Goal of the exercise
Reproduce every line of the entries below word for word, keeping them in the same order.

Information shown
□ □ □ □ □

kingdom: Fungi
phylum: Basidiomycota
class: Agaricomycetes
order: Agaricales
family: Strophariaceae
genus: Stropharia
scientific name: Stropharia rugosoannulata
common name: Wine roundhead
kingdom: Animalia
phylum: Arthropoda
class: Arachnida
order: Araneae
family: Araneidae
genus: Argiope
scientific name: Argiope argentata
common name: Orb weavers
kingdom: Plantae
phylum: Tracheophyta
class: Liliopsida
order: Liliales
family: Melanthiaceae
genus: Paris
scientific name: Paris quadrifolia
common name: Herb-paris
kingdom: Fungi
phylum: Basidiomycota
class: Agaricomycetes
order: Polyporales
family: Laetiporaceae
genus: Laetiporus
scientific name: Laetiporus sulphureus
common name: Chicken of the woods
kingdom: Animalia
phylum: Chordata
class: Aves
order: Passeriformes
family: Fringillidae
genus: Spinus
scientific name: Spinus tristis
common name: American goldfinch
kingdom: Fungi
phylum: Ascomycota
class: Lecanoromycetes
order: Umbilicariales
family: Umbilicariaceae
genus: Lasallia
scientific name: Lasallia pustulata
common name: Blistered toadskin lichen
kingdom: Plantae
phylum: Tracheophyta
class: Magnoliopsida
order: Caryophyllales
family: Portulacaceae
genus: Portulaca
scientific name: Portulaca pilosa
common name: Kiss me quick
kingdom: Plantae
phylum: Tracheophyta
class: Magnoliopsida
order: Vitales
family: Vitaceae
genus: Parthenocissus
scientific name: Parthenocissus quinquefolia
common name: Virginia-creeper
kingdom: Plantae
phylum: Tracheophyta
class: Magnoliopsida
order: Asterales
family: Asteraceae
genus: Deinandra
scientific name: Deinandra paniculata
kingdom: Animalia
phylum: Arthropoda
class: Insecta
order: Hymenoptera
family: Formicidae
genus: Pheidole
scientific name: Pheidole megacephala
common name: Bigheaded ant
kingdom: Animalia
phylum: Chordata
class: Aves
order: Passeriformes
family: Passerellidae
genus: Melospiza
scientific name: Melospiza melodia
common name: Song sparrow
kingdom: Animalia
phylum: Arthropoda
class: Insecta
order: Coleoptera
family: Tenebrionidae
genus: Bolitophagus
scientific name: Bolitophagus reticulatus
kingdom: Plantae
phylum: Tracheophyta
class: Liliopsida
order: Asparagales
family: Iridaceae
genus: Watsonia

□ □ □ □ □

Final answer
kingdom: Fungi
phylum: Basidiomycota
class: Agaricomycetes
order: Agaricales
family: Strophariaceae
genus: Stropharia
scientific name: Stropharia rugosoannulata
common name: Wine roundhead
kingdom: Animalia
phylum: Arthropoda
class: Arachnida
order: Araneae
family: Araneidae
genus: Argiope
scientific name: Argiope argentata
common name: Orb weavers
kingdom: Plantae
phylum: Tracheophyta
class: Liliopsida
order: Liliales
family: Melanthiaceae
genus: Paris
scientific name: Paris quadrifolia
common name: Herb-paris
kingdom: Fungi
phylum: Basidiomycota
class: Agaricomycetes
order: Polyporales
family: Laetiporaceae
genus: Laetiporus
scientific name: Laetiporus sulphureus
common name: Chicken of the woods
kingdom: Animalia
phylum: Chordata
class: Aves
order: Passeriformes
family: Fringillidae
genus: Spinus
scientific name: Spinus tristis
common name: American goldfinch
kingdom: Fungi
phylum: Ascomycota
class: Lecanoromycetes
order: Umbilicariales
family: Umbilicariaceae
genus: Lasallia
scientific name: Lasallia pustulata
common name: Blistered toadskin lichen
kingdom: Plantae
phylum: Tracheophyta
class: Magnoliopsida
order: Caryophyllales
family: Portulacaceae
genus: Portulaca
scientific name: Portulaca pilosa
common name: Kiss me quick
kingdom: Plantae
phylum: Tracheophyta
class: Magnoliopsida
order: Vitales
family: Vitaceae
genus: Parthenocissus
scientific name: Parthenocissus quinquefolia
common name: Virginia-creeper
kingdom: Plantae
phylum: Tracheophyta
class: Magnoliopsida
order: Asterales
family: Asteraceae
genus: Deinandra
scientific name: Deinandra paniculata
kingdom: Animalia
phylum: Arthropoda
class: Insecta
order: Hymenoptera
family: Formicidae
genus: Pheidole
scientific name: Pheidole megacephala
common name: Bigheaded ant
kingdom: Animalia
phylum: Chordata
class: Aves
order: Passeriformes
family: Passerellidae
genus: Melospiza
scientific name: Melospiza melodia
common name: Song sparrow
kingdom: Animalia
phylum: Arthropoda
class: Insecta
order: Coleoptera
family: Tenebrionidae
genus: Bolitophagus
scientific name: Bolitophagus reticulatus
kingdom: Plantae
phylum: Tracheophyta
class: Liliopsida
order: Asparagales
family: Iridaceae
genus: Watsonia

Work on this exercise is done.